You only need a few ingredients to make this delicious dish and your family will love it! (Hopefully! But we have a few picky eaters in this house.)
- 4 boneless skinless chicken breasts
- 1 package of frozen chopped spinach
- 1/4 cup olive oil
- 1/4 cup Parmesan cheese
- 8 ounces of cream cheese
- 2 eggs
- Panko bread crumbs
- Salt and pepper to taste
- Start by preheating the oven to 400F.
- Defrost spinach (if you have not already done so.)
- Let cream cheese soften (if you have not already done so.)
- Strain all of the water from the spinach using a paper towel. If you have a small mesh strainer, you can use that!
- Mix spinach, olive oil, Parmesan cheese, cream cheese and salt and pepper together.
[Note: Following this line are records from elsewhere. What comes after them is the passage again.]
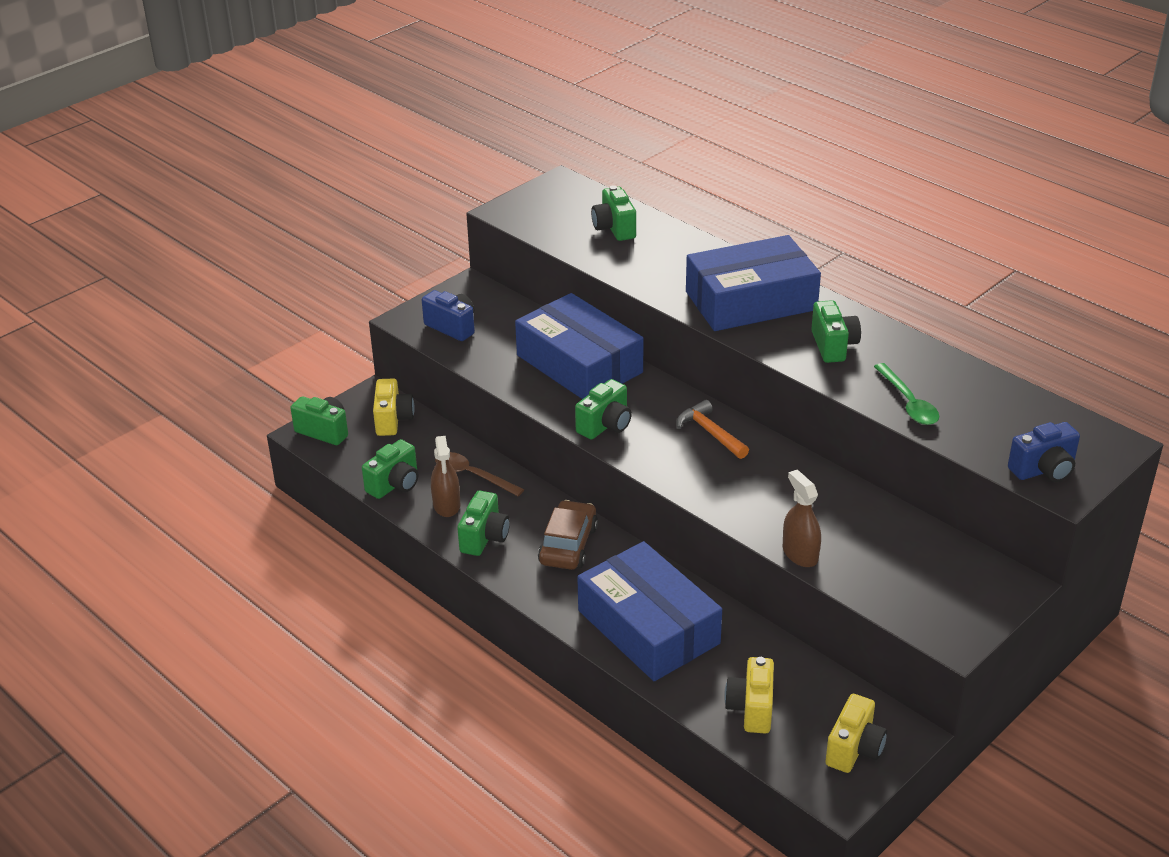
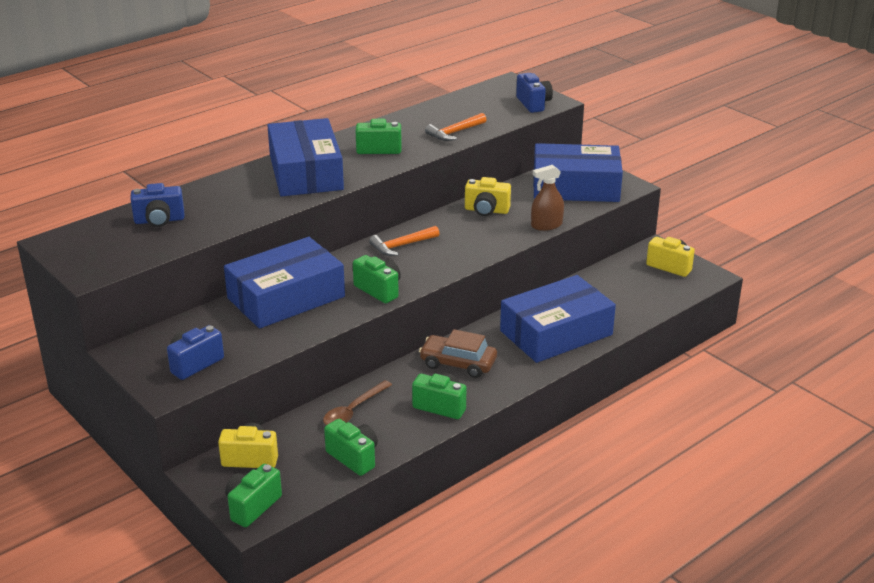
camera: 85 degrees left, 5 degrees down
brown spray bottle [431,436,460,517] -> none
green camera [591,185,636,241] -> blue camera [130,183,185,227]
yellow camera [724,657,774,734] -> yellow camera moved to [465,177,511,216]
green spoon [874,363,940,425] -> orange hammer [425,113,487,141]
none -> blue box [533,143,623,202]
Use a fork to mash it all together, or use a food processor!
- Crack and beat two eggs.
- Cut slices in your chicken to make a pocket. Take a look at the picture below to see what I mean!
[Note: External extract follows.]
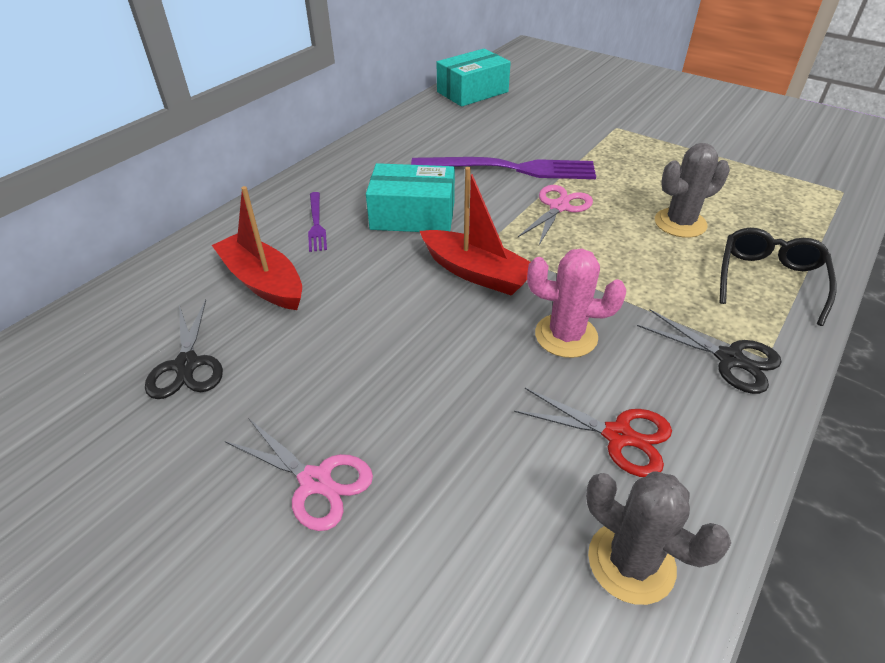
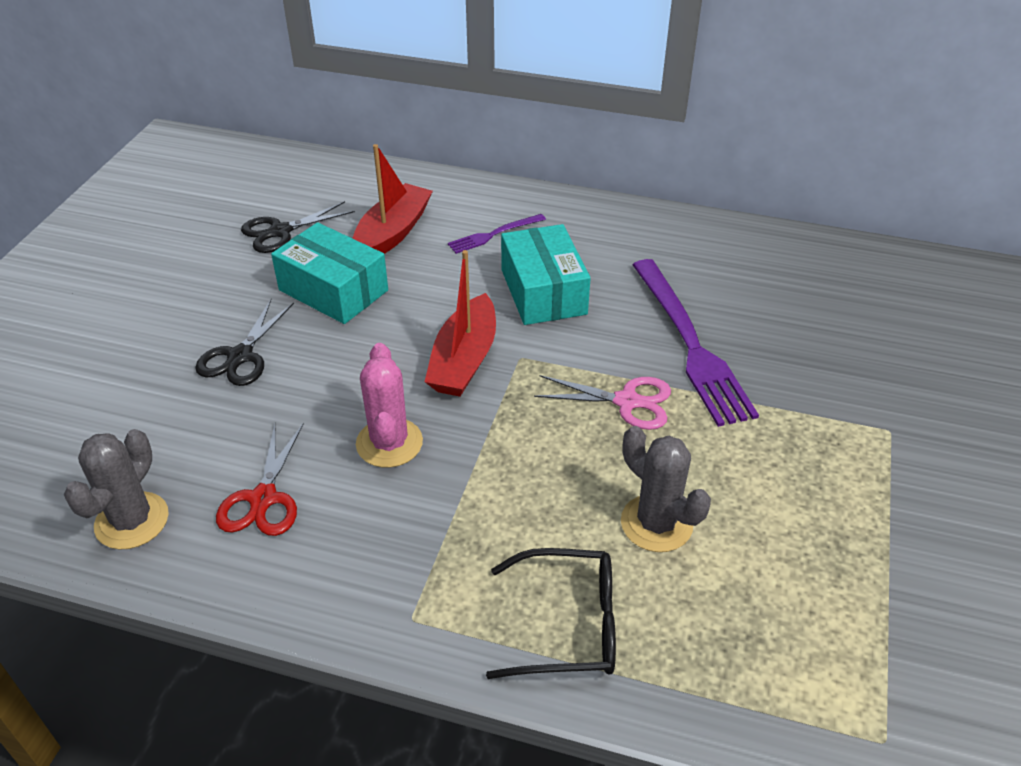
camera: 70 degrees right, 0 degrees up
pink scissors [225,418,373,531] -> none
turquoise box [437,49,511,107] -> turquoise box moved to [271,222,388,324]
black scissors [637,309,782,394] -> black scissors moved to [195,299,294,386]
- Stuff your cream cheese and spinach mixture into your chicken breast and fold the chicken over to hold in your mixture.
- Drench your chicken in your beaten egg.
- Cover your chicken in bread crumbs.
- Place your chicken into a hot frying pan and brown on both sides.
- Transfer into an oven safe baking pan.
- If you have any left over spinach and cream cheese mixture, top your browned chicken.
- Bake for 35-40 minutes.
This recipe takes about 20 minutes to prepare and 40 minutes to cook for a total of one hour!
I absolutely love how creamy and delicious this is to bite into! I’d honestly eat this everyday if I could!